土地など不動産の名義変更は長男で? 誰にすべきですか?

土地や建物など不動産の名義変更は遺産相続を意味します。

相続人が多いと分割協議の合意もむずかしくなりますが、とりあえず3つの方向性が考えられます。

・無理に昔の風習に従う必要はない。

土地や家屋などそれまでの名義人が亡くなって、不動産の名義変更(新しい名義人)をする場合は、昔なら“長男が家督を継ぐ”といって、ほぼ無条件に名義変更されていました。

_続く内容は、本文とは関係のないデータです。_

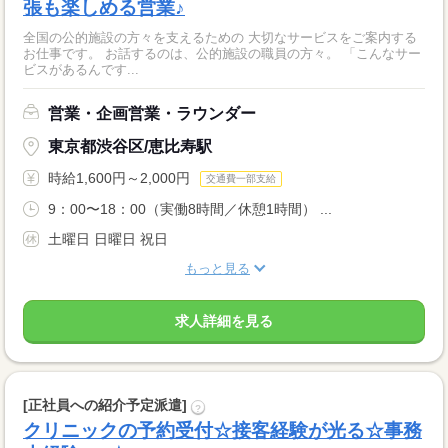
張も楽しめる営業♪
全国の公的施設の方々を支えるための 大切なサービスをご案内する
お仕事です。 お話するのは、公的施設の職員の方々。 「こんなサー
ビスがあるんです...
営業・企画営業・ラウンダー
東京都渋谷区/恵比寿駅
時給1,600円～2,000円
交通費一部支給
9：00〜18：00（実働8時間／休憩1時間） ...
土曜日 日曜日 祝日
もっと見る
求人詳細を見る
[正社員への紹介予定派遣]
?
クリニックの予約受付☆接客経験が光る☆事務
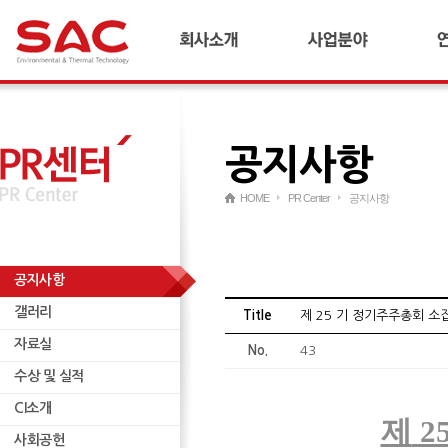
회사소개
합금철플랜트
기
CEO 인사말
냉간압연플랜트
연
연혁
산업플랜트
공지사항
경영이념 및 비전
AI 다이캐스팅 플랜트
국내외 네트워크
리사이클링 플랜트
HOME
PR Center
공지사항
재무정보
연료전지/수소
윤리경영
ESCO
인재양성
무역
공지사항
갤러리
기타
갤러리
자료실
Title
제 25 기 정기주주총회 소
자료실
수상 및 실적
No.
43
수상 및 실적
CI소개
CI소개
사회공헌
제
2
사회공헌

しかし代々そこの地域に暮らし、長男が住み継ぐというライフスタイルがなくなったいま、長男が土地や建物の名義人である必要はなくなりました。

・新しい名義人を決める3つの方法。

土地を含めた不動産の名義変更を考えた場合、新しい名義人を決める方法として、次のようなことが考えられます。

1つは、法定相続分どおりの名義変更を行なって、当該の土地や建物は「相続人の共有」とする。

2つめは、遺産分割協議書を作成し、合意の上で特定の相続人を選出し新たな名義人とする。

3つめは、故人がのこした遺言書を尊重し、そこに指名されている相続人の名義とする~。

・合理的に考えれば、故人と一緒に暮らしている兄弟の誰かが引き継ぐのも1つです。

現実的で合意が得られる名義人を選出しましょう。

遺産となる土地など不動産の名義変更は、事務的な手続きよりも、法定相続人の間の合意を得るほうがずっとむずかしいものです。

合意がむずかしければ上記の「相続人の共有」で収める方向もありです。